## [TASK REQUIREMENTS]
Your answer should consist of the lines below that hold the word "dính".

Saved entries
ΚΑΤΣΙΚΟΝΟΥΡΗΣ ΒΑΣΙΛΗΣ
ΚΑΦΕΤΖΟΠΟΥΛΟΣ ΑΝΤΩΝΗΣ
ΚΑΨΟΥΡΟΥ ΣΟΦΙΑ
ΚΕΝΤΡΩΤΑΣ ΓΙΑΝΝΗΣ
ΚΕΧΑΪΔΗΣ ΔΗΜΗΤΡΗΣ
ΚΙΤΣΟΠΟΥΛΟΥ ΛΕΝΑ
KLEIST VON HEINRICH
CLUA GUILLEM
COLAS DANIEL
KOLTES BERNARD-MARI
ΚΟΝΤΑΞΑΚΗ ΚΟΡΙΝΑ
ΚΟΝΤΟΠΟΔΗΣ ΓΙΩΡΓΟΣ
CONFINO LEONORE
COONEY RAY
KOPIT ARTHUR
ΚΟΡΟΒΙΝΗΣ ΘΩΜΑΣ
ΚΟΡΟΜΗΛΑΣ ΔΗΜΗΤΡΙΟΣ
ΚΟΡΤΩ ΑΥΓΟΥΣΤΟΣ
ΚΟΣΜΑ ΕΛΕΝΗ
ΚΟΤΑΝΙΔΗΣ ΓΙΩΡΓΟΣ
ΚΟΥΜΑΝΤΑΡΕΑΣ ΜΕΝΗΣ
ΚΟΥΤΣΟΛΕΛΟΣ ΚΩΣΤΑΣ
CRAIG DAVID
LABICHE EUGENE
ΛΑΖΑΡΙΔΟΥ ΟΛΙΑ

==

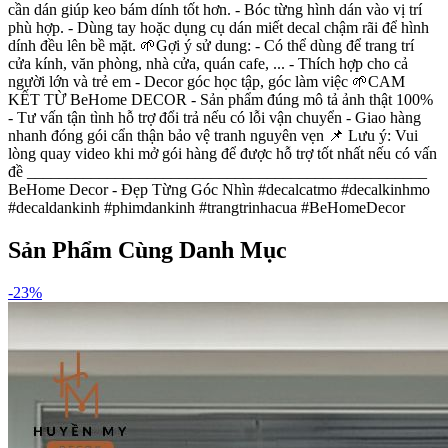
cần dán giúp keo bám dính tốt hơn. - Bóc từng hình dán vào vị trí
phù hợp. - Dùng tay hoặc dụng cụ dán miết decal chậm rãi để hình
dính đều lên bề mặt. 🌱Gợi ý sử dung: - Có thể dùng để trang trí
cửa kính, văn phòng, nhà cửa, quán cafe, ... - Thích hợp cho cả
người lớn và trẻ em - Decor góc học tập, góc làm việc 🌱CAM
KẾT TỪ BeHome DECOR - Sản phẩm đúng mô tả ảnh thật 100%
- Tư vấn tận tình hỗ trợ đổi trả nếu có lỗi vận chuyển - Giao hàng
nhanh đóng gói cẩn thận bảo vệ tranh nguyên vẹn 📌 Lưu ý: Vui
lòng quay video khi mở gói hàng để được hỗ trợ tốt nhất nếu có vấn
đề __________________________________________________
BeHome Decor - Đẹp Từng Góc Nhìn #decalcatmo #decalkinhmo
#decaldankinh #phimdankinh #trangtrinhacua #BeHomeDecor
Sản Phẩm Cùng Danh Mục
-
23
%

## [EXERCISE RESPONSE]
cần dán giúp keo bám dính tốt hơn. - Bóc từng hình dán vào vị trí
dính đều lên bề mặt. 🌱Gợi ý sử dung: - Có thể dùng để trang trí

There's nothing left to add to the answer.